Windows boss Jim Allchin in an earlier interview said Metro isn't intended to challenge Adobe's PDF format, though he acknowledged some will see it that way.
Adobe spokeswoman Katie Juran said no executives were available to comment.
Microsoft's reassurances don't carry much weight to those who remember how encounters with Microsoft have proved hazardous to smaller companies' health.

In the late 1990s, Netscape's once-dominant Navigator browser was savaged by Microsoft's Internet Explorer. Though Navigator still exists, its influence and market share are minuscule. Seattle's RealNetworks Inc. in 2003 sued Microsoft for antitrust violations over including Media Player within Windows. In federal filings, it says such inclusion has "substantially affected" its business.

How can Adobe stave off whatever competitive threat Microsoft might pose?
The company must reconcile itself to some market-share erosion from Microsoft, said Karen Haus, an analyst with WR Hambrecht + Co.
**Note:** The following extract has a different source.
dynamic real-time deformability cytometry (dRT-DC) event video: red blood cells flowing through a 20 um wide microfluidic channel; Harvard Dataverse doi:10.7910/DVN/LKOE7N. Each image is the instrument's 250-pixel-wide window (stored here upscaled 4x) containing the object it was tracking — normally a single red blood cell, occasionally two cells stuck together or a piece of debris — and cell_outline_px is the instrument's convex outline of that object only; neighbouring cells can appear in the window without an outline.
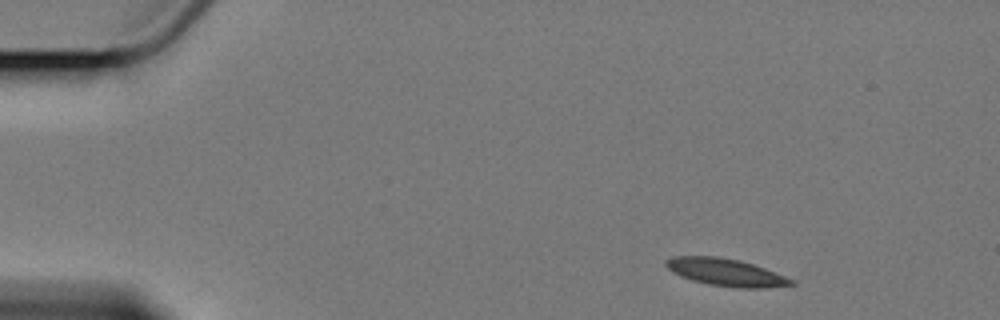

To increase Acrobat's appeal, Adobe could try bundling additional products with it and offering fixed prices over long periods in exchange for buying commitments, because corporate buyers tend to be price-sensitive, she said.

Adobe will have an easier time protecting its lead among creative professionals, she said. That's especially true if it bundles some of those products into "creative suites," as it already has with Photoshop, its Bridge browser and ImageReady, a Web preparation product.

Adobe has the additional advantages of an excellent reputation for quality and the Mac-oriented, anti-Microsoft bent of some in the artistic community, she said.
The biggest risk to Adobe would be getting diverted by the pending purchase of Macromedia, said analyst Garrett.

"I'd say the risk in a merger situation like this is avoiding confusion and disarray and the stagnation of product lines," he said. "Microsoft is not going to wait until Adobe is ready before it starts going after them."